Here are the 5 mutants I choose:

Mutant 1 - S9Q (soluble, LLR = 2.014)

Sequence: METRFPQQQQQTPASTNRRRPFKHEDYPCRRQQRSSTLYVLIFLAIFLSKFTNQLLLSLLEAVIRTVTTLQQLLT Rationale: High positive score in the soluble region (putative DnaJ-interaction domain). Ser→Gln increases hydrogen-bonding potential and may alter surface chemistry without strongly destabilizing the fold.

Mutant 2 - C29R (soluble, LLR = 2.395)

Sequence: METRFPQQSQQTPASTNRRRPFKHEDYPRRRQQRSSTLYVLIFLAIFLSKFTNQLLLSLLEAVIRTVTTLQQLLT Rationale: One of the strongest positive-scoring substitutions in the soluble region. Adds a positive charge that could reshape chaperone-recognition or interaction surfaces.

Mutant 3 - A45L (TM, LLR = 1.539)

Sequence: METRFPQQSQQTPASTNRRRPFKHEDYPCRRQQRSSTLYVLIFLLIFLSKFTNQLLLSLLEAVIRTVTTLQQLLT Rationale: Hydrophobic substitution in the transmembrane segment. Ala→Leu increases hydrophobicity and may stabilize membrane helix packing/insertion and oligomer stability.
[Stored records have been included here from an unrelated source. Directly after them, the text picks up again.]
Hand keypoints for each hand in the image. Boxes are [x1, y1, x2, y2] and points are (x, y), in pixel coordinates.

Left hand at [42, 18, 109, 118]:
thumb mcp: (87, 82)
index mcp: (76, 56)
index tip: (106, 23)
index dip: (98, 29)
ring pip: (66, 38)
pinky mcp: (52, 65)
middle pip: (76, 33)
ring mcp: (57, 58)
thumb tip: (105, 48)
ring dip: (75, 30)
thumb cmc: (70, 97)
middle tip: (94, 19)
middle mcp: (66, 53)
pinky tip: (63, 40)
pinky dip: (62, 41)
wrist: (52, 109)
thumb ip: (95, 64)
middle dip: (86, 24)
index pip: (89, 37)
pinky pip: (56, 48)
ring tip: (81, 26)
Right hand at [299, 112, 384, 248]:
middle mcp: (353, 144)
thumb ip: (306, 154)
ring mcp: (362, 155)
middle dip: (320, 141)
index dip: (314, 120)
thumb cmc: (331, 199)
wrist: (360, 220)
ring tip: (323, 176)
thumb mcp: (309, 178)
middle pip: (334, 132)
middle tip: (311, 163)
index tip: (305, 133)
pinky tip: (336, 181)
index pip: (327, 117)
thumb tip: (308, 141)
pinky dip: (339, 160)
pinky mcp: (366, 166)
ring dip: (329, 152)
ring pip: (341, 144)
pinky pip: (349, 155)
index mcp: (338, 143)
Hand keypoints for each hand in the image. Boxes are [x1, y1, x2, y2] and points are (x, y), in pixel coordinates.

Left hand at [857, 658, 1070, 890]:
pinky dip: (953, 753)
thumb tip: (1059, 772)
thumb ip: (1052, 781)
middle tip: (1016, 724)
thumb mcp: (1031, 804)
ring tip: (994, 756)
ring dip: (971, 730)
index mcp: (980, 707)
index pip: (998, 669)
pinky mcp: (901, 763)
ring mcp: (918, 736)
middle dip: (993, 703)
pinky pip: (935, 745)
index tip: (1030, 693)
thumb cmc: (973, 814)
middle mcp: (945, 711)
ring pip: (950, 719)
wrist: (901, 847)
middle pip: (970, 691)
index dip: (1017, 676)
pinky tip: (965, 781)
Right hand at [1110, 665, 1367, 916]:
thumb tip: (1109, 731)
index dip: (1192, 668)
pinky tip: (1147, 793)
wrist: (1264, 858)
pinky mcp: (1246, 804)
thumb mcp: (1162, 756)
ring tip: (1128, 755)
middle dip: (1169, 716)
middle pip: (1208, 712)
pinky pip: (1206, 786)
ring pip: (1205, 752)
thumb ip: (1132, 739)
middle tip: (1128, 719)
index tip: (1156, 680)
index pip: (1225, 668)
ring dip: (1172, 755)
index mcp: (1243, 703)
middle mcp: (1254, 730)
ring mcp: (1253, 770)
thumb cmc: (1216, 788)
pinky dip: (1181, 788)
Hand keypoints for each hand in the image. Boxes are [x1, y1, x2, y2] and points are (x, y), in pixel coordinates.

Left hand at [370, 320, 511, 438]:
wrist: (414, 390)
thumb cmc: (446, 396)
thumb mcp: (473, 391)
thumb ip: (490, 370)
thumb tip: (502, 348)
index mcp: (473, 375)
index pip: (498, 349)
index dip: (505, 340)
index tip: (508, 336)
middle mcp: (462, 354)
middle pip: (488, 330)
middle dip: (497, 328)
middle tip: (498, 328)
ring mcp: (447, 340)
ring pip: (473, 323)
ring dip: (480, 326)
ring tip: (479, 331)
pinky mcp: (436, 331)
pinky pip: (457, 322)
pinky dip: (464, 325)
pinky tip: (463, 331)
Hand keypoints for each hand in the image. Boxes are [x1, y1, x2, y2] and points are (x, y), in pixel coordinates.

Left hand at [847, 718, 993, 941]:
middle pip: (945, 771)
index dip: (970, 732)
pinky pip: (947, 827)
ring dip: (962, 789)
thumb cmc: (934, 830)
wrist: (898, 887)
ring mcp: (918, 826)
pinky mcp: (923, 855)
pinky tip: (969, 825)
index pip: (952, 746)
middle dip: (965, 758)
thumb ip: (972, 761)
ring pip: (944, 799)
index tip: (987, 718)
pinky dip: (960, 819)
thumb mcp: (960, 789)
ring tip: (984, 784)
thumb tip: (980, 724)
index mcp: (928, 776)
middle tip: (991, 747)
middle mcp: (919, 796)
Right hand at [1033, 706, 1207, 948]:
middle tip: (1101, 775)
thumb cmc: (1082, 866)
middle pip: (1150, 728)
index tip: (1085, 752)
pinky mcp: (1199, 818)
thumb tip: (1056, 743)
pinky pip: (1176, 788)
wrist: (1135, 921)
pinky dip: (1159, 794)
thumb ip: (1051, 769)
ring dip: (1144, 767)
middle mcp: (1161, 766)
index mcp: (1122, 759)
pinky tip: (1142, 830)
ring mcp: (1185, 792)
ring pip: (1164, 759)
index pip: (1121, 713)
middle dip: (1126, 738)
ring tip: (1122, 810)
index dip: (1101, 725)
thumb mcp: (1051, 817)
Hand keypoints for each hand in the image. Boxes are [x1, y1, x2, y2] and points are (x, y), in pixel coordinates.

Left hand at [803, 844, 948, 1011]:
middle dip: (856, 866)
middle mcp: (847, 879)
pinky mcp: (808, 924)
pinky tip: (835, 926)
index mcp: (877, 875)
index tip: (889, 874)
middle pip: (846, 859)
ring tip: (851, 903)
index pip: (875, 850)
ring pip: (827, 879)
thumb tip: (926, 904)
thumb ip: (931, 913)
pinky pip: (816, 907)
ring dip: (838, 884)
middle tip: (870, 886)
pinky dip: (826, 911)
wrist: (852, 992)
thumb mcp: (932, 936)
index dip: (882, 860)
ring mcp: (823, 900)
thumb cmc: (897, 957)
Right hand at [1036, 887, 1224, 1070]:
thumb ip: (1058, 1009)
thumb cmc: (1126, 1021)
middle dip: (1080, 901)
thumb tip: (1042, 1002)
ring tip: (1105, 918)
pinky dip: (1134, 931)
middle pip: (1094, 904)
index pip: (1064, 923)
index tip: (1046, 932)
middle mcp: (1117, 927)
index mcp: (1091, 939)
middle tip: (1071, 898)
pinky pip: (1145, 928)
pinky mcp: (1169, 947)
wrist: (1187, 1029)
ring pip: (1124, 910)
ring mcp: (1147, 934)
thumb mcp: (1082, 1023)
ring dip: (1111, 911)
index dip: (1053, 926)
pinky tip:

Mutant 4 - T52L (TM, LLR = 1.814)

Sequence: METRFPQQSQQTPASTNRRRPFKHEDYPCRRQQRSSTLYVLIFLAIFLSKFLNQLLLSLLEAVIRTVTTLQQLLT Rationale: Polar→hydrophobic change in the TM region. Thr→Leu may increase membrane compatibility and reduce local insertion/misfolding penalties.

Mutant 5 - N53L (TM, LLR = 1.865)

Sequence: METRFPQQSQQTPASTNRRRPFKHEDYPCRRQQRSSTLYVLIFLAIFLSKFTLQLLLSLLEAVIRTVTTLQQLLT Rationale: Polar→hydrophobic change in the TM region with a strong positive score. Selected as an additional TM-stabilizing candidate.